Agora, o mundo teme Bolsonaro. Essa é a constatação da carta assinada por 165 líderes de 26 países (incluindo ex-presidentes e intelectuais como Noam Chomsky) divulgada na segunda-feira (6). Eles soaram o alarme sobre o que pode decorrer das manifestações convocadas pelo presidente brasileiro a data em que se comemora a Proclamação da Independência. A carta conjunta mostra a preocupação com o futuro do Brasil e da região. “Neste momento, o Presidente Jair Bolsonaro e seus aliados — incluindo grupos supremacistas brancos, a polícia militar e funcionários públicos em todos os níveis de governo — estão preparando uma marcha nacional contra o Supremo Tribunal Federal e o Congresso em 7 de setembro, aumentando os temores de um golpe de Estado na terceira maior democracia do mundo”, afirma o documento de alerta. “Estamos profundamente preocupados com a ameaça iminente às instituições democráticas do Brasil — e estaremos vigilantes em defendê-las antes e depois de 7 de Setembro”.

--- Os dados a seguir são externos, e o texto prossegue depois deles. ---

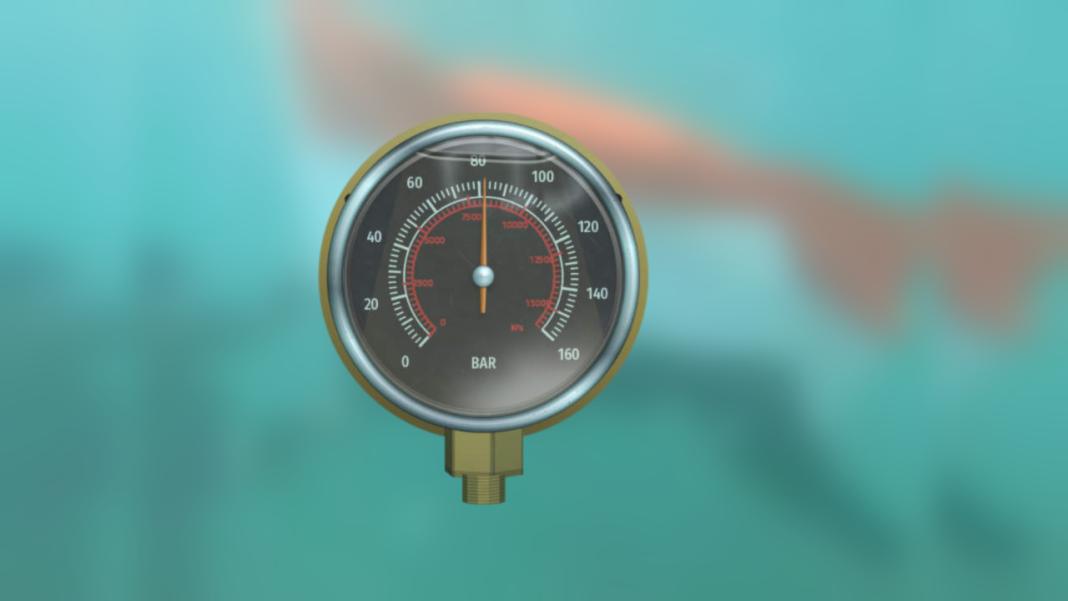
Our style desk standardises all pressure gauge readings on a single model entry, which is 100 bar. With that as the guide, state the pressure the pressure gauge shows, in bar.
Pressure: 82 bar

A preocupação mundial é legítima. Bolsonaro e seus seguidores se tornam mais avessos à democracia e à Constituição conforme fica evidente que seu governo não fez nada para melhorar a vida dos brasileiros – além de pagar o auxílio emergencial – e menos ainda para combater a corrupção. Investigações sobre ilícitos como as “rachadinhas” praticadas pela família Bolsonaro avançam. As pesquisas eleitorais mostram a derrota do presidente para qualquer adversário num eventual segundo turno em 2022. O Supremo Tribunal Federal (STF) tem decretado prisões de apoiadores e intensificado o inquérito sobre fake news que pode envolver diretamente o presidente.

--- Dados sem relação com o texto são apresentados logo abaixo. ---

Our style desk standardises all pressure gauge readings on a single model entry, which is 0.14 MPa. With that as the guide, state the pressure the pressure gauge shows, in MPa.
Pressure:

E qual a resposta do governo a tudo isso? Uma medida provisória (MP) para blindar bolsonaristas que disseminam fake news, já apelidada de “Lei Trump”. O ex-presidente dos EUA foi banido do Twitter ao conclamar apoiadores à invasão do Capitólio. Com a MP publicada na segunda-feira (6), o governo altera o Marco Legal da Internet, em vigor desde 2014, proibindo os provedores de redes sociais de moderar conteúdos “que impliquem em censura de ordem política, ideológica, científica, artística ou religiosa”. Em outras palavras, impede empresas como Twitter e Facebook de remover fake news, sob ameaça de multa de até 10% do faturamento da empresa.

Nas últimas semanas, paralelamente à intensificação do discurso golpista, surgiram apelos de pacificação por parte de lideranças empresariais, economistas, banqueiros, produtores rurais e do próprio STF. Agora, a todas essas forças se juntam políticos de 26 nações. Em 1977, ainda sob a ditadura, a primeira “Carta aos Brasileiros” foi assinada por intelectuais e juristas e lançada na Faculdade de Direito da Universidade de São Paulo para enfrentar o regime de exceção. Ela teve papel importante para a abertura democrática que seria implantada nos anos seguintes. Em 2002, com sua “Carta ao povo brasileiro”, Luiz Inácio Lula da Silva, então candidato à presidência, garantiu que caso vencesse as eleições respeitaria contratos nacionais e internacionais. A carta acalmou o mercado e ajudou a eleger Lula.

Para quem recomenda que a população compre fuzis em vez de feijão e conclame todos a desrespeitar a Constituição, uma carta pode não fazer diferença. Mas é importante que todos saibam o que está em jogo nas ameaças de Bolsonaro. Se 26 países enxergam risco à democracia brasileira deve haver algo errado com ela.